I am in the throes of what I’m calling ‘Project Thirst Bod’ which means I want to trim down my dad bod and get to a place where I can at least get topless by a pool without feeling as though I’m on the cusp of being harpooned.
It’s in these throes I always introduce salads into my weekly food consumption. It’s through gritted teeth, admittedly, as I would much rather be doing snow angels in a Mac & Cheese but needs/musts and all that.
So when I do have a salad, like I said, I want my body to know I’ve eaten. I do have a bunch of salads on this website (I do go through a bit of a phase a few years ago where I thought I was a Deliciously Helmsley Person. I am not) however, I have clung onto big, hearty salads that don’t have my scratching the fridge door at 3am.
This is a warm, deeply spiced salad that is draped across a plethora of leaves and drizzled with a super quick, sexy, gleaming dressing that takes all of seconds to make. It’s a salad that is equally as delicious hot as it is cold the next day at the work desk, and the best part is that everything is done in the oven so you don’t need to panic with too much chopping.
Thumbs up all around.
Preheat the oven to 200c.
Cut up the neck part (the long bit) of a butternut squash into slices. I don’t bother to peel it, just give it a wash.
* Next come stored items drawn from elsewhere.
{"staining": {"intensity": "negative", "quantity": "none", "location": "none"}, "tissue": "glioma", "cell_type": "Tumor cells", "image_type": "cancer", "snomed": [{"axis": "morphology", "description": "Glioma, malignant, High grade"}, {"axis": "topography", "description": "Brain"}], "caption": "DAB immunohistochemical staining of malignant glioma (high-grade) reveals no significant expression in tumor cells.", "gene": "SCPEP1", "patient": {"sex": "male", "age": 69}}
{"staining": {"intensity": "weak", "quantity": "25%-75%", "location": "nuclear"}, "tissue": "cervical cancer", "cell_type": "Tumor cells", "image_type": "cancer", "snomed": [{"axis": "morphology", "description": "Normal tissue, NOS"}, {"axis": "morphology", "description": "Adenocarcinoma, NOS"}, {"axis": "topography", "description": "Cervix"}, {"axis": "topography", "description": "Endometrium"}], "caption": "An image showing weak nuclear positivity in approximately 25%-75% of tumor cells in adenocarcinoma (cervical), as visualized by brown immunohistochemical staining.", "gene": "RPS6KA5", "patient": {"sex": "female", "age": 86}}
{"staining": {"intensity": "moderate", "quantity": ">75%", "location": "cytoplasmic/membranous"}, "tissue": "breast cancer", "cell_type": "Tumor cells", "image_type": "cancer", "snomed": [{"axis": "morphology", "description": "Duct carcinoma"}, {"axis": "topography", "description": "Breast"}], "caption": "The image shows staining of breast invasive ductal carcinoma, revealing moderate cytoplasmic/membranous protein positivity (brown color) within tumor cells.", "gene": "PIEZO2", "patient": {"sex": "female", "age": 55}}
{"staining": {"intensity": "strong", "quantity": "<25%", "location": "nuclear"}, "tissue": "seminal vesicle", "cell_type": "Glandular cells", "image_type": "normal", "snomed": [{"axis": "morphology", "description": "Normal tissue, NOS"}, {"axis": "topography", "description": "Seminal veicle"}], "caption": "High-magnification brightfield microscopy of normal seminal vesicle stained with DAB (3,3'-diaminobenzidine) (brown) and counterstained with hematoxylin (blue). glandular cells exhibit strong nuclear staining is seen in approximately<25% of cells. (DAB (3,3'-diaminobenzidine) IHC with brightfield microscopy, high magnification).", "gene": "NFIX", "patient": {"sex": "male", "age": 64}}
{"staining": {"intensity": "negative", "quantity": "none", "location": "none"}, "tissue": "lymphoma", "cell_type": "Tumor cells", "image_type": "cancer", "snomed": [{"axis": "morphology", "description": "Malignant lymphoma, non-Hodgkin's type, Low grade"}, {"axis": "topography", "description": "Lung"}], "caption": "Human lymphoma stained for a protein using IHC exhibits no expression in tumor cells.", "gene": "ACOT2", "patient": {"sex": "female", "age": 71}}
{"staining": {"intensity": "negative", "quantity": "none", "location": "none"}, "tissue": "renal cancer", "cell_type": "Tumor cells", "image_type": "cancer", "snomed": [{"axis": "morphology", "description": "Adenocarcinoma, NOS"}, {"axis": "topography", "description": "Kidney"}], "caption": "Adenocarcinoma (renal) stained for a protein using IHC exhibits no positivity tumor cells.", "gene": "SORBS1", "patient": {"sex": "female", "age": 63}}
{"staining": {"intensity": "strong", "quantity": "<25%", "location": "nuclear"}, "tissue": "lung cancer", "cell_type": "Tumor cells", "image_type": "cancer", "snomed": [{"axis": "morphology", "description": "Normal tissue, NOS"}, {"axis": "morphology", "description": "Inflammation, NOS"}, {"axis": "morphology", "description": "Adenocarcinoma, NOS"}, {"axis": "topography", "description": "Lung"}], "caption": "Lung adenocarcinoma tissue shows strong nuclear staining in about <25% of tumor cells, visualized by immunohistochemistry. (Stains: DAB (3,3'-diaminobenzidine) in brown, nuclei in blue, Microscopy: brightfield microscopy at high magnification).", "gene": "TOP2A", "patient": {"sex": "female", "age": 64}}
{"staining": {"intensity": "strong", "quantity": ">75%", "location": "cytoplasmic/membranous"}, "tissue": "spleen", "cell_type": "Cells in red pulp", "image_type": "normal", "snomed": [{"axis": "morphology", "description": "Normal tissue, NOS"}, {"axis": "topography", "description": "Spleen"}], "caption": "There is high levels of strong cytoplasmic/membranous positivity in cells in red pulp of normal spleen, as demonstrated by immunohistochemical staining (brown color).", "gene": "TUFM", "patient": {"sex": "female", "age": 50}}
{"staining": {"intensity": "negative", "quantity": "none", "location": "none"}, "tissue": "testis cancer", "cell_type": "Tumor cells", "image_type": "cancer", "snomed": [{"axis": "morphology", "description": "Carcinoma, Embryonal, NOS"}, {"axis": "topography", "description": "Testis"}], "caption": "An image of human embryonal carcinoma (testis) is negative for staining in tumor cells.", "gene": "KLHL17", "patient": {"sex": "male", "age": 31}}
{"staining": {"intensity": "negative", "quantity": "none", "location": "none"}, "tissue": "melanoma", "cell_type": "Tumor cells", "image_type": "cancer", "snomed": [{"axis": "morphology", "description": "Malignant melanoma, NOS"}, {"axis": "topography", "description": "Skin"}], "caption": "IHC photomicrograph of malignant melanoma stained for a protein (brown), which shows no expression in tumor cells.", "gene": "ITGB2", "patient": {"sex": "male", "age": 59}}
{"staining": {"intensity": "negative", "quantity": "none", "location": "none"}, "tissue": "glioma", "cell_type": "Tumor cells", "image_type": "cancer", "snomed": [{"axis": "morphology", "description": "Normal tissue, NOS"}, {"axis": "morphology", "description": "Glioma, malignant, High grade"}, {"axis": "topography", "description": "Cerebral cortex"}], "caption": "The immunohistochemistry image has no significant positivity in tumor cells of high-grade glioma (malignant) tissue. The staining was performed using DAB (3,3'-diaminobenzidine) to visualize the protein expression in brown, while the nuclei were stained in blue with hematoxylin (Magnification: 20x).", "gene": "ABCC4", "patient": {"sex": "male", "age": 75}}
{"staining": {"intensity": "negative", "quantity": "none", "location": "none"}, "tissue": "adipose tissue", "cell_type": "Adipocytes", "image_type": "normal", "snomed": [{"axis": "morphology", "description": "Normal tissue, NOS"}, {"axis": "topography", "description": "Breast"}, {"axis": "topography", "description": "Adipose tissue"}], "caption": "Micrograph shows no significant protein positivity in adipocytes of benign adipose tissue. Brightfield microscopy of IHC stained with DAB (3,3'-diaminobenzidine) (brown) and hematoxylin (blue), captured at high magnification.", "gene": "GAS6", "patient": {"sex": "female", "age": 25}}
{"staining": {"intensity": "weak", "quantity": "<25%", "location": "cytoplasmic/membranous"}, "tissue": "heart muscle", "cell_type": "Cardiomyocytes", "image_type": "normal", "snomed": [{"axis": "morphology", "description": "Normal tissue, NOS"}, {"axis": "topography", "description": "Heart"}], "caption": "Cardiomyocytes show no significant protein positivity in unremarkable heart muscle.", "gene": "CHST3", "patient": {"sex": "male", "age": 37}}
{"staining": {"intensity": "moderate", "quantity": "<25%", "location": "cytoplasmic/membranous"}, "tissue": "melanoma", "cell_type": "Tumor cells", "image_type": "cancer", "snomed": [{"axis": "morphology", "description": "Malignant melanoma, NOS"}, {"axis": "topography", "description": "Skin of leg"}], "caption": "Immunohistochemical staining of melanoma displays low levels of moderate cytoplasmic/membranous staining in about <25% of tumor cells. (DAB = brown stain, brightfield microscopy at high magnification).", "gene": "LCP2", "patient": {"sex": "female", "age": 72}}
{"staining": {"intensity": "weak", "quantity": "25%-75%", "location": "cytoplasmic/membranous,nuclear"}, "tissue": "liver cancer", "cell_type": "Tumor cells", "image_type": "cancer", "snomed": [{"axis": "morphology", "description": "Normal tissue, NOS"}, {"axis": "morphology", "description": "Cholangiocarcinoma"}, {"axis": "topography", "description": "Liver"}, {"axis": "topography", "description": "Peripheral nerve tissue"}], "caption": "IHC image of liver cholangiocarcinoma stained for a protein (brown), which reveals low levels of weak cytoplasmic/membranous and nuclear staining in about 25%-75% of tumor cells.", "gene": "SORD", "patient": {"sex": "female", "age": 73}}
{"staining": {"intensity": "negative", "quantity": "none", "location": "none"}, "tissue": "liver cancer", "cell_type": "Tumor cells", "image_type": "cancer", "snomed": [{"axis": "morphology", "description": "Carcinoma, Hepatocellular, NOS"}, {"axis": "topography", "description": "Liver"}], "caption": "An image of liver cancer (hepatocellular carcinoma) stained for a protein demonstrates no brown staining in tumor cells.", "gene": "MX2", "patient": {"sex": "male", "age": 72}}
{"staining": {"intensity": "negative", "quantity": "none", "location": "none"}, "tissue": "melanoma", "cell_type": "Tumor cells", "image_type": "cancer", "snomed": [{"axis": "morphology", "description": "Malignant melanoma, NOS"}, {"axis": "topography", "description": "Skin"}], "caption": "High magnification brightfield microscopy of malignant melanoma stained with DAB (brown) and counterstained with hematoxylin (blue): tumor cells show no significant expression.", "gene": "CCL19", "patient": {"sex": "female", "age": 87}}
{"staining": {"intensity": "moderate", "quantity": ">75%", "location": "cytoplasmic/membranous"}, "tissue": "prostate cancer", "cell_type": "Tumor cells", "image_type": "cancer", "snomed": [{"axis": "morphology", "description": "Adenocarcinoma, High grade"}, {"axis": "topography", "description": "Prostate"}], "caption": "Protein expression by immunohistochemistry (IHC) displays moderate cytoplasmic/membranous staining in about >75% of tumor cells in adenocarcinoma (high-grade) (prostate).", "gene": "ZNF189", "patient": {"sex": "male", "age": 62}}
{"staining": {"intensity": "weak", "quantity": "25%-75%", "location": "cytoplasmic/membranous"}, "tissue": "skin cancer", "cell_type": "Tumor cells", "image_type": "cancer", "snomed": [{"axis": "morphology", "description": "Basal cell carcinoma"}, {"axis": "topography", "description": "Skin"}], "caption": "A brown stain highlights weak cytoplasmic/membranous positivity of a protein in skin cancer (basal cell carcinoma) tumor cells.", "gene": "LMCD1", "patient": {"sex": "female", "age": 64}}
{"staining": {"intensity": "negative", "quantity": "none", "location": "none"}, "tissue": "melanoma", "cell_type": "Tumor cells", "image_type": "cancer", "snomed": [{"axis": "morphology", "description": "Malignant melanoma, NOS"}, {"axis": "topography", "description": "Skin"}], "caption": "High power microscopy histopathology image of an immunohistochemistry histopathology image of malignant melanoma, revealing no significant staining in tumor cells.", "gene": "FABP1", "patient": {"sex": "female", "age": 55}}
Throw the slices into a deep roasting tray and drizzle them with olive oil.
Scatter over a teaspoon of cumin and smoked paprika. Drop in half a teaspoon of cinnamon and a scattering of salt and pepper. Grate in the zest of one lemon and toss everything together so that it’s evenly coated. Slip in the oven for 40 minutes.
During this time, drain a can of black eyed peas and put them in a bowl. Squirt over a generous tablespoon of tomato paste and stir together so that the BEP’s are coated.
After 20 minutes of the squash roasting, take it out of the oven, fling in the tomatoey BEP’s and then put back in the oven for the final 20 minutes.
During this time, in a jug, combine four tablespoons of natural yogurt with a teaspoon of Dijon mustard, a tablespoon of extra virgin olive oil, a tablespoon of apple cider vinegar and some salt and pepper. Give everything a stir. Arrange a big handful of salad leaves on a plate.
Throw the squash and BEP’s on the leaves, drizzle with some of the Mustard Lemon dressing and scatter over some flaked almonds.